Under climate change, the UK’s critical infrastructure faces greater disruption and costs, as natural disasters such as flooding become more frequent and more severe. When an asset floods, the ensuing disruption is not limited to the network to which the asset belongs. For example, an electricity substation could knock out power for a water treatment plant. And this cascading impact on interconnected asset networks can result in even wider consequences for society and the local economy. 

To tackle this, providers need to work together on integrated climate change adaptation, mitigation, and resilience measures. 

The challenge is that utilities and other asset owners work independently, meaning it’s different to model their interdependencies. This was recognised by the Department of Business, Energy and Industrial Strategy and resulted in the creation of CReDo–the Climate Resilience Demonstrator. Originally created by the Centre for Digital Built Britain and now steered by Connected Places Catapult, the aim of the project is to create a digital twin of the UK’s infrastructure networks, across traditional sector boundaries. 

The project is still in development, though a prototype of the platform was built for East Anglia, thanks to a collaboration between Anglian Water, UK Power Networks, and the BT Group. For this, Fathom provided CReDo with pluvial (rainfall), fluvial (river) and coastal data for the region under a range of climate scenarios for 2030 and 2050, as well as today’s climate state. 

The prototype can illustrate the potential effects of flooding on assets by predicting:

  • which sites would be affected by high water levels under different climate scenarios, for the different types of flooding – fluvial, pluvial, and coastal – and across a range of return periods
  • which assets in the network might fail or suffer as a result of cascading impacts
  • the resulting economic costs to the providers, and the wider societal impacts and costs.

Thanks to the prototype’s success, CReDo is now able to scale up the platform across new regions and partners including the transport sector and local authorities, and for additional climate risks beginning with extreme heat.

In summary

Reducing uncertainty lies at the heart of appropriate investment into disaster response planning, enabled by high-quality input data. At Fathom, we’re committed to enhancing the quality of this data and the power of processing methods to help communities be better prepared, enjoy improved social and economic outcomes, and have more resources, time, and space to further contribute to tackling their–and our–global challenges.

These projects are just a few examples of how actionable flood data can strengthen decisions (by decision-makers including country planners, disaster managers, first responders, and government focal points) on how to protect vulnerable communities from flooding and climate change.

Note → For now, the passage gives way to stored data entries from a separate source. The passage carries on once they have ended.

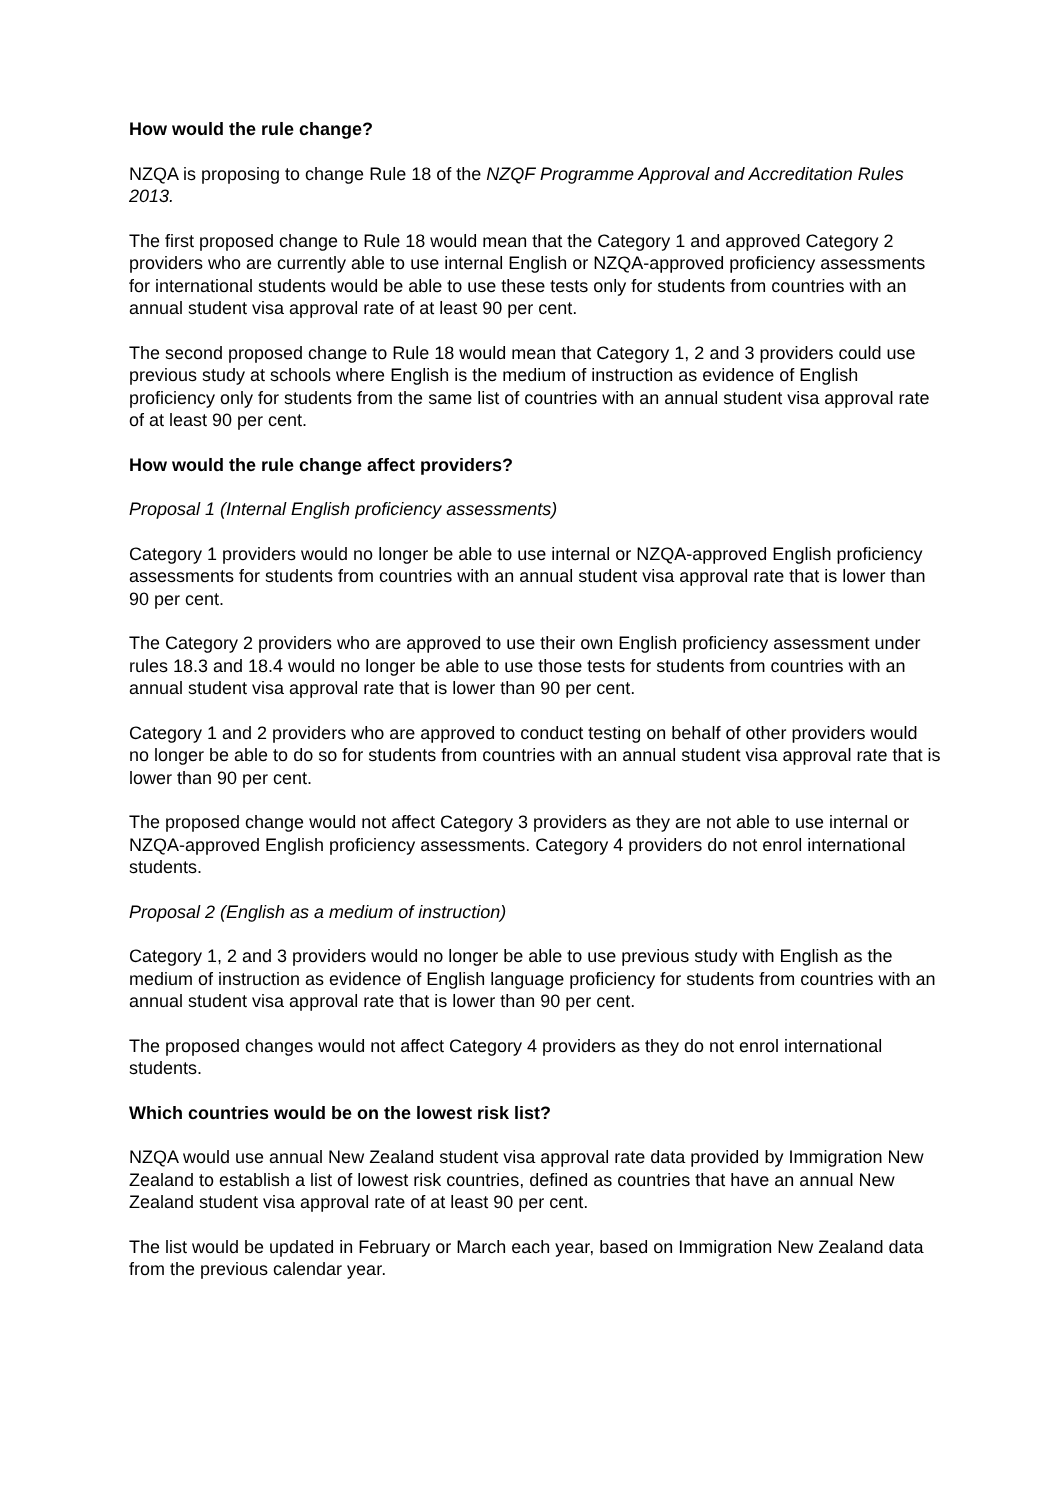How would the rule change?
NZQA is proposing to change Rule 18 of the NZQF Programme Approval and Accreditation Rules 2013.
The first proposed change to Rule 18 would mean that the Category 1 and approved Category 2 providers who are currently able to use internal English or NZQA-approved proficiency assessments for international students would be able to use these tests only for students from countries with an annual student visa approval rate of at least 90 per cent.
The second proposed change to Rule 18 would mean that Category 1, 2 and 3 providers could use previous study at schools where English is the medium of instruction as evidence of English proficiency only for students from the same list of countries with an annual student visa approval rate of at least 90 per cent.
How would the rule change affect providers?
Proposal 1 (Internal English proficiency assessments)
Category 1 providers would no longer be able to use internal or NZQA-approved English proficiency assessments for students from countries with an annual student visa approval rate that is lower than 90 per cent.
The Category 2 providers who are approved to use their own English proficiency assessment under rules 18.3 and 18.4 would no longer be able to use those tests for students from countries with an annual student visa approval rate that is lower than 90 per cent.
Category 1 and 2 providers who are approved to conduct testing on behalf of other providers would no longer be able to do so for students from countries with an annual student visa approval rate that is lower than 90 per cent.
The proposed change would not affect Category 3 providers as they are not able to use internal or NZQA-approved English proficiency assessments. Category 4 providers do not enrol international students.
Proposal 2 (English as a medium of instruction)
Category 1, 2 and 3 providers would no longer be able to use previous study with English as the medium of instruction as evidence of English language proficiency for students from countries with an annual student visa approval rate that is lower than 90 per cent.
The proposed changes would not affect Category 4 providers as they do not enrol international students.
Which countries would be on the lowest risk list?
NZQA would use annual New Zealand student visa approval rate data provided by Immigration New Zealand to establish a list of lowest risk countries, defined as countries that have an annual New Zealand student visa approval rate of at least 90 per cent.
The list would be updated in February or March each year, based on Immigration New Zealand data from the previous calendar year.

What is hopefully clear throughout these examples is not just the value of data, but also the importance of collaboration, with partners coming together to plan and invest in climate change adaptation and resilience matters, together. 

Peter Slater is part of the engineering team at water risk intelligence firm Fathom. He works closely with engineering and architecture consultancies around the globe, helping to improve their understanding of how flooding interacts with the natural and built environment. With a degree in civil and structural engineering, and a passion for technology, Peter’s particular focus is on integrating flood data into different platforms and digital twins.